- Dataset records -
**********

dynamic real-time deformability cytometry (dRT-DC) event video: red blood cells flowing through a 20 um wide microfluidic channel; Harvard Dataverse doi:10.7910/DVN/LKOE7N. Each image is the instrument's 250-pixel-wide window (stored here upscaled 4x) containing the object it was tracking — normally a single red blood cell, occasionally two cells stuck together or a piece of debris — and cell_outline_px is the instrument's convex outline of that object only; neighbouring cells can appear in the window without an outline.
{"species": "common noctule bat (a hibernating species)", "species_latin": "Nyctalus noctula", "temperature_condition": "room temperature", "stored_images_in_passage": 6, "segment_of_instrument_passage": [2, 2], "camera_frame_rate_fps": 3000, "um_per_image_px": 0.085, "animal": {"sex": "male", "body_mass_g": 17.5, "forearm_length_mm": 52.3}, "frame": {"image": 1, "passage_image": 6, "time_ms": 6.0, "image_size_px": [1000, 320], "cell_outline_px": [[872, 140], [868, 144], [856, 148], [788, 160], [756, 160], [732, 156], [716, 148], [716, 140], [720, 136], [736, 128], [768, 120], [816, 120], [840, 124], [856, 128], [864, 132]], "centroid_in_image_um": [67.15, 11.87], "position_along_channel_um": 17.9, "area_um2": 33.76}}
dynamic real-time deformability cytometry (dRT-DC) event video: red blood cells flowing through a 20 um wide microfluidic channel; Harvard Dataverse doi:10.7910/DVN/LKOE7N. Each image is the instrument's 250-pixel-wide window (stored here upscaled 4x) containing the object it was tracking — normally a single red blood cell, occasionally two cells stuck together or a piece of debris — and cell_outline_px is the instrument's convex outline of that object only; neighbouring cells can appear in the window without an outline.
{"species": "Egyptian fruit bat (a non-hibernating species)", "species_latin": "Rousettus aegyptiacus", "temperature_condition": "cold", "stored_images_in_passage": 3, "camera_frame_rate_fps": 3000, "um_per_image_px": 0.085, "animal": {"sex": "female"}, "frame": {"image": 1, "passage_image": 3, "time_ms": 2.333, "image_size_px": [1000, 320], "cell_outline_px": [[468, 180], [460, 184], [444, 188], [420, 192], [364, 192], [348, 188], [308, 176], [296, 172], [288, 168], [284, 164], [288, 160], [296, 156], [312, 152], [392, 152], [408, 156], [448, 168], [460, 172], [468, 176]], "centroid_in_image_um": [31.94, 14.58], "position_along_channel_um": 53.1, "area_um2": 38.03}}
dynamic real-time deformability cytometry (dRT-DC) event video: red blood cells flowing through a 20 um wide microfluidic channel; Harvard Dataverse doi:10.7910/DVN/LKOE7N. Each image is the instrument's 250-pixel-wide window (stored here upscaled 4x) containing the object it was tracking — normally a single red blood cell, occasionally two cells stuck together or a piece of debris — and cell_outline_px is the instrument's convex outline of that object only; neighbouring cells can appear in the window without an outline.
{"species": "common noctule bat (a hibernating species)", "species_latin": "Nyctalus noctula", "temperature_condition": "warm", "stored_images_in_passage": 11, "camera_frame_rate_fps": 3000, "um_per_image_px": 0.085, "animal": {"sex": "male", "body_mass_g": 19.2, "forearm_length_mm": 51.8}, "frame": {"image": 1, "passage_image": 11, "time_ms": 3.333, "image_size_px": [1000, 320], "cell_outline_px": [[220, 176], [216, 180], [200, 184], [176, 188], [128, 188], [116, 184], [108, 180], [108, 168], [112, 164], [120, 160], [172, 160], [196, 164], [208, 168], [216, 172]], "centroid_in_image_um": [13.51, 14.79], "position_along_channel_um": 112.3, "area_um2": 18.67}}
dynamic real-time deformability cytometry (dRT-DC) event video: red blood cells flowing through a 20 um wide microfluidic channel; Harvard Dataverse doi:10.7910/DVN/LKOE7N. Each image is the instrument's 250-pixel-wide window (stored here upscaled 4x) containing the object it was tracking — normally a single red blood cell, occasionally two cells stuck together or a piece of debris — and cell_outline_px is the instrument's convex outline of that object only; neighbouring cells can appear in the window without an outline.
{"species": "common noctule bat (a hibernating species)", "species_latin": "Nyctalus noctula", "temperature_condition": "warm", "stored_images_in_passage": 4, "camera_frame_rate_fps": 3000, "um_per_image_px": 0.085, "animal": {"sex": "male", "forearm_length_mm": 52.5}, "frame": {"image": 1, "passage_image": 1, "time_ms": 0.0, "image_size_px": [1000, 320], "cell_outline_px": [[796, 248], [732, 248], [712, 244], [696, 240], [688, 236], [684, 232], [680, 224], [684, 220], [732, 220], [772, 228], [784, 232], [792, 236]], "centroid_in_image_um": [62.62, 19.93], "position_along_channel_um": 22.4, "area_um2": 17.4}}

**********

- Your instructions -
Go through the data and return every record exactly.

- Answer to this exercise -
dynamic real-time deformability cytometry (dRT-DC) event video: red blood cells flowing through a 20 um wide microfluidic channel; Harvard Dataverse doi:10.7910/DVN/LKOE7N. Each image is the instrument's 250-pixel-wide window (stored here upscaled 4x) containing the object it was tracking — normally a single red blood cell, occasionally two cells stuck together or a piece of debris — and cell_outline_px is the instrument's convex outline of that object only; neighbouring cells can appear in the window without an outline.
{"species": "common noctule bat (a hibernating species)", "species_latin": "Nyctalus noctula", "temperature_condition": "room temperature", "stored_images_in_passage": 6, "segment_of_instrument_passage": [2, 2], "camera_frame_rate_fps": 3000, "um_per_image_px": 0.085, "animal": {"sex": "male", "body_mass_g": 17.5, "forearm_length_mm": 52.3}, "frame": {"image": 1, "passage_image": 6, "time_ms": 6.0, "image_size_px": [1000, 320], "cell_outline_px": [[872, 140], [868, 144], [856, 148], [788, 160], [756, 160], [732, 156], [716, 148], [716, 140], [720, 136], [736, 128], [768, 120], [816, 120], [840, 124], [856, 128], [864, 132]], "centroid_in_image_um": [67.15, 11.87], "position_along_channel_um": 17.9, "area_um2": 33.76}}
dynamic real-time deformability cytometry (dRT-DC) event video: red blood cells flowing through a 20 um wide microfluidic channel; Harvard Dataverse doi:10.7910/DVN/LKOE7N. Each image is the instrument's 250-pixel-wide window (stored here upscaled 4x) containing the object it was tracking — normally a single red blood cell, occasionally two cells stuck together or a piece of debris — and cell_outline_px is the instrument's convex outline of that object only; neighbouring cells can appear in the window without an outline.
{"species": "Egyptian fruit bat (a non-hibernating species)", "species_latin": "Rousettus aegyptiacus", "temperature_condition": "cold", "stored_images_in_passage": 3, "camera_frame_rate_fps": 3000, "um_per_image_px": 0.085, "animal": {"sex": "female"}, "frame": {"image": 1, "passage_image": 3, "time_ms": 2.333, "image_size_px": [1000, 320], "cell_outline_px": [[468, 180], [460, 184], [444, 188], [420, 192], [364, 192], [348, 188], [308, 176], [296, 172], [288, 168], [284, 164], [288, 160], [296, 156], [312, 152], [392, 152], [408, 156], [448, 168], [460, 172], [468, 176]], "centroid_in_image_um": [31.94, 14.58], "position_along_channel_um": 53.1, "area_um2": 38.03}}
dynamic real-time deformability cytometry (dRT-DC) event video: red blood cells flowing through a 20 um wide microfluidic channel; Harvard Dataverse doi:10.7910/DVN/LKOE7N. Each image is the instrument's 250-pixel-wide window (stored here upscaled 4x) containing the object it was tracking — normally a single red blood cell, occasionally two cells stuck together or a piece of debris — and cell_outline_px is the instrument's convex outline of that object only; neighbouring cells can appear in the window without an outline.
{"species": "common noctule bat (a hibernating species)", "species_latin": "Nyctalus noctula", "temperature_condition": "warm", "stored_images_in_passage": 11, "camera_frame_rate_fps": 3000, "um_per_image_px": 0.085, "animal": {"sex": "male", "body_mass_g": 19.2, "forearm_length_mm": 51.8}, "frame": {"image": 1, "passage_image": 11, "time_ms": 3.333, "image_size_px": [1000, 320], "cell_outline_px": [[220, 176], [216, 180], [200, 184], [176, 188], [128, 188], [116, 184], [108, 180], [108, 168], [112, 164], [120, 160], [172, 160], [196, 164], [208, 168], [216, 172]], "centroid_in_image_um": [13.51, 14.79], "position_along_channel_um": 112.3, "area_um2": 18.67}}
dynamic real-time deformability cytometry (dRT-DC) event video: red blood cells flowing through a 20 um wide microfluidic channel; Harvard Dataverse doi:10.7910/DVN/LKOE7N. Each image is the instrument's 250-pixel-wide window (stored here upscaled 4x) containing the object it was tracking — normally a single red blood cell, occasionally two cells stuck together or a piece of debris — and cell_outline_px is the instrument's convex outline of that object only; neighbouring cells can appear in the window without an outline.
{"species": "common noctule bat (a hibernating species)", "species_latin": "Nyctalus noctula", "temperature_condition": "warm", "stored_images_in_passage": 4, "camera_frame_rate_fps": 3000, "um_per_image_px": 0.085, "animal": {"sex": "male", "forearm_length_mm": 52.5}, "frame": {"image": 1, "passage_image": 1, "time_ms": 0.0, "image_size_px": [1000, 320], "cell_outline_px": [[796, 248], [732, 248], [712, 244], [696, 240], [688, 236], [684, 232], [680, 224], [684, 220], [732, 220], [772, 228], [784, 232], [792, 236]], "centroid_in_image_um": [62.62, 19.93], "position_along_channel_um": 22.4, "area_um2": 17.4}}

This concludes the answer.